Tonsil Trouble

The link between large tonsils and sleep issues

Do you notice him grinding his teeth?” our dentist asked at my son’s regular, 3-year-old cleaning appointment. He was closely inspecting my son’s tiny teeth one at a time, but paused to ask his question with a serious face. “Not really,” I said. “But he does wake up a few times a night, maybe he’s grinding then?” I questioned back. “He’s probably waking up because he can’t breathe,” he replied bluntly. “His tonsils are huge.” That conversation was the first time I had ever heard my 3-year-old had overly large tonsils. Our pediatrician had never mentioned it, and he really didn’t get sick that often.

After that teeth cleaning, our dentist recommended that we bring it up during our next doctor visit. So casually at our well-child checkup a month or so later, I mentioned that our dentist had commented on the size of my son’s tonsils. Our doctor looked closely and said that they did appear large, but that often kids grow into them and we shouldn’t worry especially since he was a pretty healthy kid. Relieved, I thanked him and mentioned that the waking up at night must be a stage.

“Wait, you didn’t mention he was having trouble sleeping,” the doctor said.

Until these visits, I had only thought tonsillectomies were for sick kids. Kids who got strep throat multiple times per year or had constant sore throats would of course have their tonsils taken out. But after several tests later and a visit to the ears, nose and throat doctor (ENT), I learned that tonsillectomies can also be used for obstruction cases. In some kids, like my son, tonsils (and adenoids) can grow large enough to block the airway, making it difficult to breathe. This can be especially noticeable when they’re lying down, when gravity brings the tonsils down onto the airway. According to our ENT, this leads to a condition called obstructive sleep apnea (OSA), which can be serious and lead to health and behavioral problems in children.

Snoring during sleep isn’t enough to diagnose OSA. “Apnea” means that the person actually stops breathing — according to our ENT, parents should listen for not just snoring but pauses in breathing.

For our son, it sounded like a choking noise followed by silence. In our case, it was pretty clear that our son needed to have his tonsils removed. For others that aren’t so obvious, our ENT said he often orders a sleep study, called a polysomnogram (PSG). During this study, the child is monitored during sleep to get a better sense of exactly what is happening.

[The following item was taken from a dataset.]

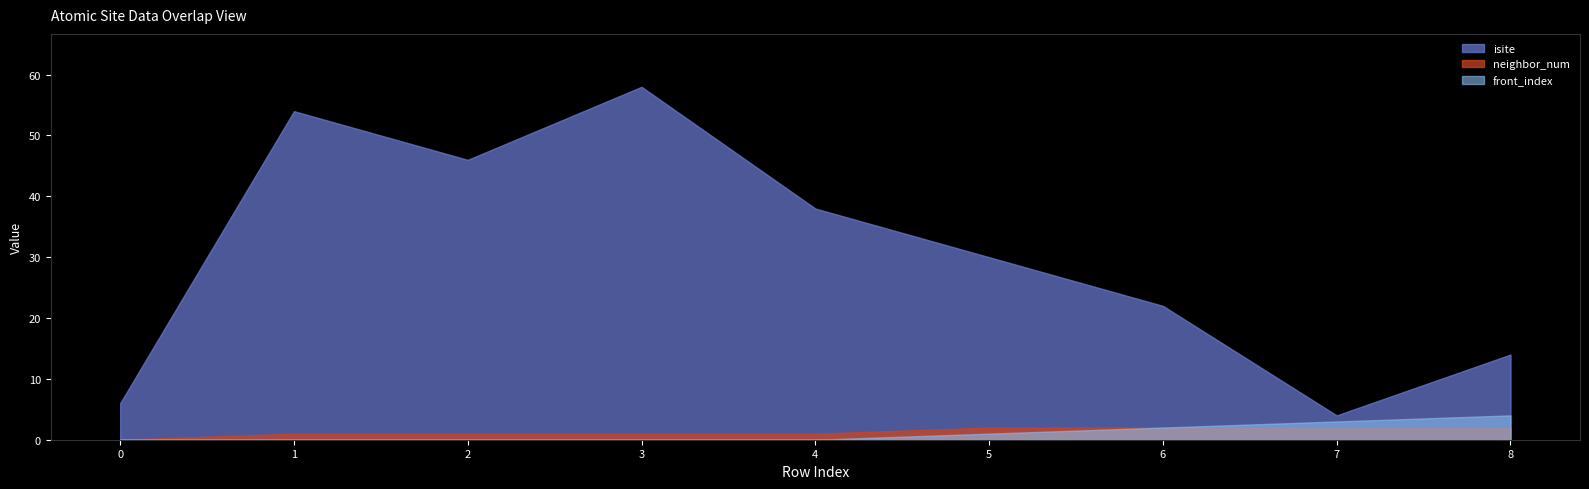

What are all the series names shown in the legend?

isite, neighbor_num, front_index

These studies can be very helpful, but even our doctor admitted that they aren’t perfect. Not only are they a measure of just one night, which may or may not be typical, but they don’t always predict whether or not a child will have the health and behavioral problems we worry about, or whether they will get better after surgery. Also, PSGs are expensive and not always widely available.

While tonsillectomies are pretty routine, they are certainly not without risks. And when your tonsils are working properly they play an important part of the overall lymphatic system and help to fight infection by filtering bacteria and viruses from the air and food. However, if your little one is having sleep problems and also has large tonsils, it doesn’t hurt to talk with your doctor.

While getting our son’s tonsils out was certainly not at the top of our list, the risks to his health made a strong argument. We scheduled an appointment and the procedure was quick and relatively easy. Our little guy was feeling about 70 percent later that same day and after about a week, he was back to normal…and sleeping straight through the night.